Your task: Each line in the records below, from the one that contains "236 296 24.03" to the one that contains "489 376 18.12", should be reproduced exactly, the first and last included.

Given data:
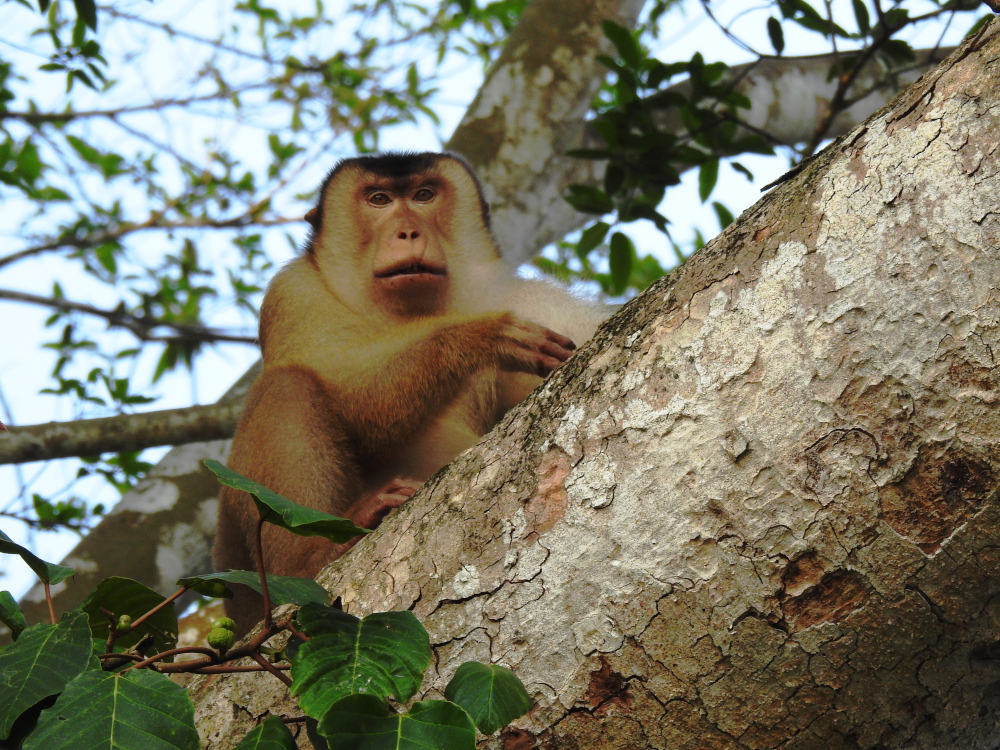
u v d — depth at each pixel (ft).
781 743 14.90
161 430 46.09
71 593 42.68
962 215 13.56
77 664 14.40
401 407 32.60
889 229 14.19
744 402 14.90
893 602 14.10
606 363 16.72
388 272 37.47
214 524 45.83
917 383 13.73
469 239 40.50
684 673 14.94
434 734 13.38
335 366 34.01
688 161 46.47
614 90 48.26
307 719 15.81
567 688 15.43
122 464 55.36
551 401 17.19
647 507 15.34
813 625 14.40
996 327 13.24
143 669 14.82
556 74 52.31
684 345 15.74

* * *

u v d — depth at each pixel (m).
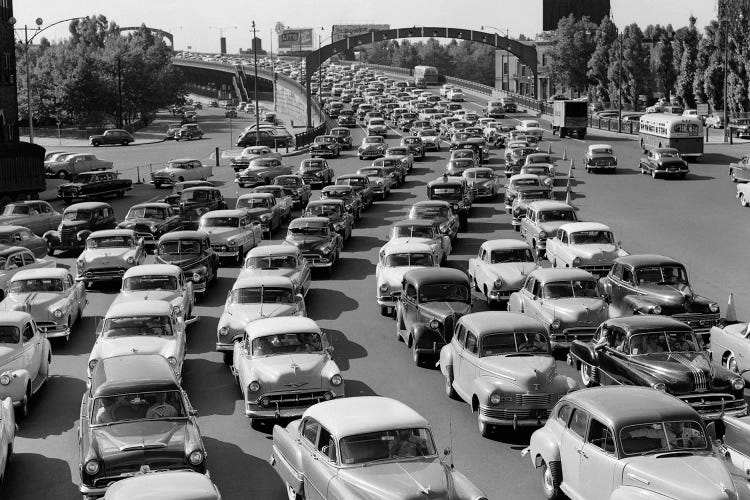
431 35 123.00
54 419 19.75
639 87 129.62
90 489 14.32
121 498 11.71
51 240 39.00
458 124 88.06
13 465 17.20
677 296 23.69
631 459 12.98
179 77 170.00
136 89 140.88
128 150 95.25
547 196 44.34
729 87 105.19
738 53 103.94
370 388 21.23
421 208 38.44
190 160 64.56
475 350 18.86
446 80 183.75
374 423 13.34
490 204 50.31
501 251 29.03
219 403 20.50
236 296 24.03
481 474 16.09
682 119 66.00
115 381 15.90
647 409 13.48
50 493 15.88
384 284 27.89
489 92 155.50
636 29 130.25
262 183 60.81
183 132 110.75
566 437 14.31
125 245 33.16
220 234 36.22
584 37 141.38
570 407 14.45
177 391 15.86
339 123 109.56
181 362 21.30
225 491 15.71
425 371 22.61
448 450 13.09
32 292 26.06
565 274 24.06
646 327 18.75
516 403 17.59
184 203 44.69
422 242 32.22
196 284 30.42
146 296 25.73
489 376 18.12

==

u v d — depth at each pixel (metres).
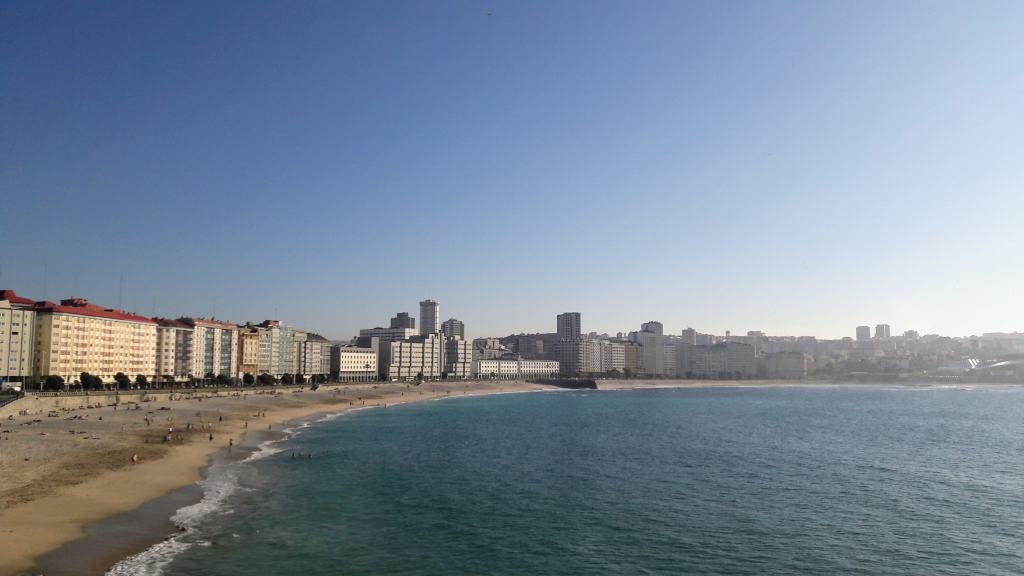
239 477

Exercise response:
236 296 24.03
481 474 16.09
682 119 66.00
115 381 15.90
647 409 13.48
50 493 15.88
384 284 27.89
489 92 155.50
636 29 130.25
262 183 60.81
183 132 110.75
566 437 14.31
125 245 33.16
220 234 36.22
584 37 141.38
570 407 14.45
177 391 15.86
339 123 109.56
181 362 21.30
225 491 15.71
425 371 22.61
448 450 13.09
32 292 26.06
565 274 24.06
646 327 18.75
516 403 17.59
184 203 44.69
422 242 32.22
196 284 30.42
146 296 25.73
489 376 18.12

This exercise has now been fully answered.